Extracted data:
···

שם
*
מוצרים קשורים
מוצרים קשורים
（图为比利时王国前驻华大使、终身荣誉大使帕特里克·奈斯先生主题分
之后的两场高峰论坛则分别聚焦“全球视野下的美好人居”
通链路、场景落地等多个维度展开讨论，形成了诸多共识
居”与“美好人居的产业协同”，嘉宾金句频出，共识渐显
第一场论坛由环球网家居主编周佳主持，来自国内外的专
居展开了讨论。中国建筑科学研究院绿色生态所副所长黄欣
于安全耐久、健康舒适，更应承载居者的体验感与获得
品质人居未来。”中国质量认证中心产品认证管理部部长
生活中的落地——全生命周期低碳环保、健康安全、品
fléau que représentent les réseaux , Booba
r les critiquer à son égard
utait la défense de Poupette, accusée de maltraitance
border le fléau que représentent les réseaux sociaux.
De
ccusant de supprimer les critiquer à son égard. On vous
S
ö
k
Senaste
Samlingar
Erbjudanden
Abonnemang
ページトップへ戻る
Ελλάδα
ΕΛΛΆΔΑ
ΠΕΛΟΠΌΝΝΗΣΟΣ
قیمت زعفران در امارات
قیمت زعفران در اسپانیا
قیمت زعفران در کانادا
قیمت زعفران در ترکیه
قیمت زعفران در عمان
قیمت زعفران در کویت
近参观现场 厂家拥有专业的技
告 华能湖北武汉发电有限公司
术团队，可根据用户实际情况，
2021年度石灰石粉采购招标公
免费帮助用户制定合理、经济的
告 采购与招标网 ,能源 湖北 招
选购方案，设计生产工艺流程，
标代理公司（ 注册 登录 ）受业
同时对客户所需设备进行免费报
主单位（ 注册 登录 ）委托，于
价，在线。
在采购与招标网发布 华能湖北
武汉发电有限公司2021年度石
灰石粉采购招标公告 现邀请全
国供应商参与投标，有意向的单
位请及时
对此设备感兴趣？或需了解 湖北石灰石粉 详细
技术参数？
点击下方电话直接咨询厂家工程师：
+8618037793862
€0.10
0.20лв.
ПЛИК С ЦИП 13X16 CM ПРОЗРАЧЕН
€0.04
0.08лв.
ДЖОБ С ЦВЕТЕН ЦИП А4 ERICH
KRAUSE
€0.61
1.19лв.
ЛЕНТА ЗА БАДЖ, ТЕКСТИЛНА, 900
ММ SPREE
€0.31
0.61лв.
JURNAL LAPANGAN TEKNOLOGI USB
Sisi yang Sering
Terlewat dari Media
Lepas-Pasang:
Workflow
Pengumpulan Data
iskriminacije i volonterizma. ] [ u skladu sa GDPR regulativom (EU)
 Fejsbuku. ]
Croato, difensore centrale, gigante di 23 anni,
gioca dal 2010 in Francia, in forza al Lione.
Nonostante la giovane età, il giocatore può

···

Assignment:
Please transcribe the material line by line, exactly, from its opening line through the line that contains "قیمت زعفران در ترکیه".

Written response:
שם
*
מוצרים קשורים
מוצרים קשורים
（图为比利时王国前驻华大使、终身荣誉大使帕特里克·奈斯先生主题分
之后的两场高峰论坛则分别聚焦“全球视野下的美好人居”
通链路、场景落地等多个维度展开讨论，形成了诸多共识
居”与“美好人居的产业协同”，嘉宾金句频出，共识渐显
第一场论坛由环球网家居主编周佳主持，来自国内外的专
居展开了讨论。中国建筑科学研究院绿色生态所副所长黄欣
于安全耐久、健康舒适，更应承载居者的体验感与获得
品质人居未来。”中国质量认证中心产品认证管理部部长
生活中的落地——全生命周期低碳环保、健康安全、品
fléau que représentent les réseaux , Booba
r les critiquer à son égard
utait la défense de Poupette, accusée de maltraitance
border le fléau que représentent les réseaux sociaux.
De
ccusant de supprimer les critiquer à son égard. On vous
S
ö
k
Senaste
Samlingar
Erbjudanden
Abonnemang
ページトップへ戻る
Ελλάδα
ΕΛΛΆΔΑ
ΠΕΛΟΠΌΝΝΗΣΟΣ
قیمت زعفران در امارات
قیمت زعفران در اسپانیا
قیمت زعفران در کانادا
قیمت زعفران در ترکیه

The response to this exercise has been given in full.